AUTOR: William Gibson
PIERWSZE WYDANIE: 1984
WYDAWNICTWO: Zysk i S-ka
ROK: 1996
STRON: 254
OCENA: 4/5
Nie lubię science fiction, ani w filmach, ani tym bardziej w książkach. Toteż staram się omijać te pozycje szerokim łukiem. Nie zawsze mi się udaje, no i właściwie to bardzo dobrze, bo "Łowca androidów" albo "Matrix" (widziałam tylko pierwszą część) były całkiem interesujące. Głównie ze względu na warstwę wizualną.
Warstwy tej nie ma w książkach sf, w zamian za to zawierają one mnóstwo pojęć, których laik taki jak ja nie rozumie.

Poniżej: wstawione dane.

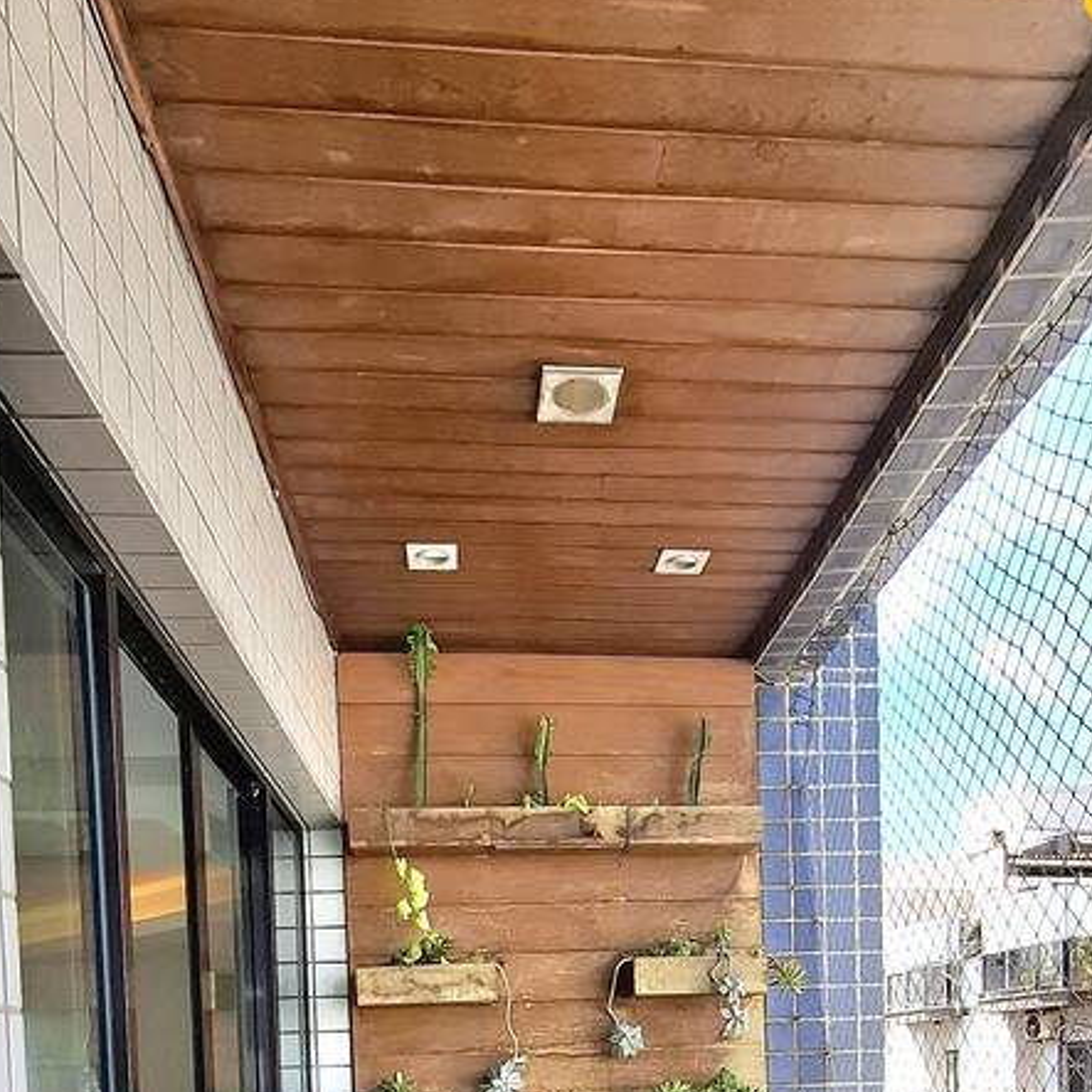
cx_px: 567
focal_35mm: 28
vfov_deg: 45.5
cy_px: 1156
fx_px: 999
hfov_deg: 57.3
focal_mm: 1.74
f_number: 2.2
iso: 40
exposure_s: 1/357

"Neuromancer" trafił w moje ręce raczej przypadkowo. Krążyłam między bibliotecznymi półkami w poszukiwaniu czegoś ciekawego do poczytania, tytuł z czymś mi się kojarzył, więc wypożyczyłam tę książkę. Dopiero w domu zauważyłam dopisek, zamieszczony na okładce pod tytułem i nazwiskiem autora: "Kultowa powieść cyberpunkowa". Co prawda bardziej orientowałam się, czym jest steampunk, naturalnie tylko ze słyszenia. Książka jest stosunkowo cienka, więc pomyślałam sobie, że spróbuję.